Section 50, 55 – Show cause notice – Jurisdiction of Civil Court -- Show cause notice proposing action u/s 55 of the Act could not be challenged in Civil Court in view of categorical and mandatory provision of Section 50 of the Act. Dr. Harish Handa v. Virender Kumar and others, 2011(3) L.A.R. 259 (P&H).
Haryana Utilization of Surplus and Other Areas Scheme, 1972
Punjab Security of Land Tenures Act, 1953 (10 of 1953), Section 2(3), 18 -- Landlord’s permissible area – Tenant’s permissible area – Right to Purchase/allotment -- A property held by a tenant is within the permissible area of the land owner and if it is specifically retained as falling with the reserved area, there is no question of the tenant making an assertion of a right for allotment under the Haryana Utilization of Surplus and Other Areas Scheme, 1972. Ram Devi (through LRs) and another v. The Financial Commissioner, Haryana, Chandigarh and others, 2011(3) L.A.R. 667 (P&H).
Holiday
Rent Laws -- Arrears of rent -- Tender of rent -- Duties of the parties -- If the adjourned date is not an unanticipated holiday but a holiday already declared in the calendar for the judicial Courts for the States of Punjab, Haryana and UT Chandigarh or is a Sunday, then in that circumstance, Rule 4 of Chapter 1, Part K, Volume 1 of the Rules & Orders would not be applicable because it deals with only an unanticipated holiday and not a holiday which is already known -- In this regard, no rule is brought to the notice of the Court by the parties and in these circumstances, the parties appearing before the Court in such type of cases, can always pray for a date for proper orders. Surinder Kumar and another v. Smt. Leela Devi, 2011(3) L.A.R. 236 (P&H).
House Tax
Punjab Municipal Act, 1911 -- Re-assessment of annual rental value – Earlier assessment by the Committee was made on the basis of 10 paise per bag, whereas the Administrator raised the annual rental value by enhancing the rent to 16 paise per bag – It clearly vests the power in the Committee to amend the assessment list on the ground of increase or reduction of the annual value of the property – High Court not inclined to interfere in exercise of writ jurisdiction. Food Corporation of India v. Municipal Committee, Kotakpura & another, 2011(3) L.A.R. 287 (P&H).
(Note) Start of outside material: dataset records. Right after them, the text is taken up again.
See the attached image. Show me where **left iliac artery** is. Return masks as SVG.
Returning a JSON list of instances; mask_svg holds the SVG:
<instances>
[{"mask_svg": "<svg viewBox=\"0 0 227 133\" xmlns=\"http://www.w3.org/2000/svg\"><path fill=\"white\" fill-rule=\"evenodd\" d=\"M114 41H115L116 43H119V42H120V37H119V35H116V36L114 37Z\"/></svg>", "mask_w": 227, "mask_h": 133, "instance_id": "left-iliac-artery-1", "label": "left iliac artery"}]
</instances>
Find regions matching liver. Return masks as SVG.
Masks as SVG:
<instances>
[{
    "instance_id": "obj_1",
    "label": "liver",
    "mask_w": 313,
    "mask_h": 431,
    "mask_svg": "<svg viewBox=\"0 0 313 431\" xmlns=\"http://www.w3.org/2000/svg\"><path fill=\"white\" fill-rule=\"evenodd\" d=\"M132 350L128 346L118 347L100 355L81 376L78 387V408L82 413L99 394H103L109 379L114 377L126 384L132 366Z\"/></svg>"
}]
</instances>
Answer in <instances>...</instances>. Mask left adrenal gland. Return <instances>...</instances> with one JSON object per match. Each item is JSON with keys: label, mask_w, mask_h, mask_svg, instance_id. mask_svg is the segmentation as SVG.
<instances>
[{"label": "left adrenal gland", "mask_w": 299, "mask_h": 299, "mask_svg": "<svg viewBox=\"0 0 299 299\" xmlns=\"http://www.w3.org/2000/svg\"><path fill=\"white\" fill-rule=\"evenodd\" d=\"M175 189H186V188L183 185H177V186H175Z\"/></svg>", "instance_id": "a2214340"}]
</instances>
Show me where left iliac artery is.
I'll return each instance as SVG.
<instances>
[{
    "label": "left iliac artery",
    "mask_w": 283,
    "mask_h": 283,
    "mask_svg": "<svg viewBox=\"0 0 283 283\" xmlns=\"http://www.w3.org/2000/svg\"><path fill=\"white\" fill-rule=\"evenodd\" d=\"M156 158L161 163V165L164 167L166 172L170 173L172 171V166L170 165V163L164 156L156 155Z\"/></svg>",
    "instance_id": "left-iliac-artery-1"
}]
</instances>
Housing Board Haryana (Allotment, Management and Sale of Tenements) Regulations, 1972
Regulation 10, 11(4) -- Haryana Housing Board Act, 1971 (20 of 1971), Section 74 – Allotment of tenement – Enhancement of land compensation – Right of Housing Board to recover from allottee -- Housing Board constructed tenements on acquired land -- Allotment made at the price fixed -- Hire Purchase Tenancy agreement stipulated that Board could enhance the price of tenements on receipt of final Bill of construction or there was increase in compensation payable to land owners, however, Board’s power to revise the price of the tenements is hedged with the limitation of 7 years – Land cost increased on account of higher compensation to landowners – Held, Board is not entitled to revise price after 7 years of allotment. Ishwar Dass Nassa and others v. State of Haryana and others, 2011(3) L.A.R. 545 (SC).